I think that the article is trying to indicate that, e.g., a Möbius strip has a definable total area. Furthermore, despite the lack of a volume form, one could define a mass density on a non-orientable manifold and then integrate it to get a total mass. Whether the article is conveying these ideas properly is a separate question. Leegrc (talk) 17:10, 22 May 2015 (UTC)[reply]
Understood that defining an integrable quantity has value, but I'm not convinced that this construction is mathematically consistent: the definition of integration itself needs to be modified to ignore orientation of the volume element to achieve consistency. The problem becomes more obvious if you consider something like a charge density (i.e. something that can be positive and negative), and then try to integrate it globally. A simpler and more natural construction is to integrate an n-form defined on the double cover of the manifold. My concern is to avoid the claim that a volume element is defined globally while a volume form is not. The examples should also be separated into the two types (as per the lead's two definitions). This is a tricky area, however. —Quondum 17:38, 22 May 2015 (UTC)[reply]

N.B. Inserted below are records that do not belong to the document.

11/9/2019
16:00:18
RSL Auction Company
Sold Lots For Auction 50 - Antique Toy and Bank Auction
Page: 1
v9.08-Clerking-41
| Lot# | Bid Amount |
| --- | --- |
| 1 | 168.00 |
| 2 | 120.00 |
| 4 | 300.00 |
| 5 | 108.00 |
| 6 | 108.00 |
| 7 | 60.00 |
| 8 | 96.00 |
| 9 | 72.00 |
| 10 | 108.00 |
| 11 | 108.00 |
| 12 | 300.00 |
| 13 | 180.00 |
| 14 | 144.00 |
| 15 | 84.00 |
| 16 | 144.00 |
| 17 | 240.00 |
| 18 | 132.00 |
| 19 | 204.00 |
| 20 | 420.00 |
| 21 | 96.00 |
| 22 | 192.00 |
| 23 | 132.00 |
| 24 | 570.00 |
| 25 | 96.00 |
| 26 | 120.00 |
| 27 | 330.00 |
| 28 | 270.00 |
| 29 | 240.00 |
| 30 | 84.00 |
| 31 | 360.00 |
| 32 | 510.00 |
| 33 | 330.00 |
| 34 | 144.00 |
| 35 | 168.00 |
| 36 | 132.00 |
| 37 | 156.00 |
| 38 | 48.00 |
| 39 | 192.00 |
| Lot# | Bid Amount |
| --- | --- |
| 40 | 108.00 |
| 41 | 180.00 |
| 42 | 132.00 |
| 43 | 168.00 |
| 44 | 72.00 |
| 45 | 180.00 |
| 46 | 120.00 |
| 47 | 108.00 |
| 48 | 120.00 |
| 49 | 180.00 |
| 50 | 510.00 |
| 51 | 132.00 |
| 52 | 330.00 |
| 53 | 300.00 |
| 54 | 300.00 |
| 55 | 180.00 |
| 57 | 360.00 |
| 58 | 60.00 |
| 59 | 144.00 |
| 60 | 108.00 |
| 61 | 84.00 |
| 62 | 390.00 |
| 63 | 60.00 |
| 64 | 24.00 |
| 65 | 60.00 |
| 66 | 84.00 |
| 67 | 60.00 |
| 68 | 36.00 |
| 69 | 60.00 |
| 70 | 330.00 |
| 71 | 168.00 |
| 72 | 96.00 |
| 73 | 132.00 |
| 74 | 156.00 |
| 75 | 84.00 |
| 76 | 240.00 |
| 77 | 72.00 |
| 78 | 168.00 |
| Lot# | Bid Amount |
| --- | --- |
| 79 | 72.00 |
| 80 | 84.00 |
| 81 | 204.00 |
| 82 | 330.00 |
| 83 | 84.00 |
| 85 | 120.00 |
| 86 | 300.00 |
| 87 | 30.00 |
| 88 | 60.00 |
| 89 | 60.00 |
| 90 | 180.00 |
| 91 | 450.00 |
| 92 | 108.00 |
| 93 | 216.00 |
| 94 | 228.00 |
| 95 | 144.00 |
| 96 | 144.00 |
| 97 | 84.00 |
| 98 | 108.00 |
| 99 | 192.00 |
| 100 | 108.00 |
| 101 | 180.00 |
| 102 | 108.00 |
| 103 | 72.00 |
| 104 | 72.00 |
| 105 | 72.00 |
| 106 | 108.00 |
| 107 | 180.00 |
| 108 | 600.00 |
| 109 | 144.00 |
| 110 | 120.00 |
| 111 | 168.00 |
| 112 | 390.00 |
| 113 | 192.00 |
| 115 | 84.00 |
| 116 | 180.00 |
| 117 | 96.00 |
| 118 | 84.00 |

I think that charge density is not any harder than mass; I can imagine a Möbius strip with positive and negative charges on it and ask what is its net charge. I agree that the double-cover approach allows one to side-step this business of volume form vs. volume element, but I am still hopeful that there is a textbook way to accurately describe the volume element approach too. Leegrc (talk) 19:09, 22 May 2015 (UTC)[reply]
Sorry, I was overly cryptic. In a non-orientable Möbius strip universe (with a time dimension), switching the orientation by traveling around the loop changes the sign of the charge from the perspective of the flipped observer, so the net charge is inherently zero once you integrate twice round the strip. This holds for any true density, with or without a time dimension. I don't think there is any way around the conundrum, but would be happy to see a coherent account refuting this. Or even a well-sources claim that a volume element can be integrated globally on a non-orientable manifold (in a way that does not always give zero). —Quondum 20:40, 22 May 2015 (UTC)[reply]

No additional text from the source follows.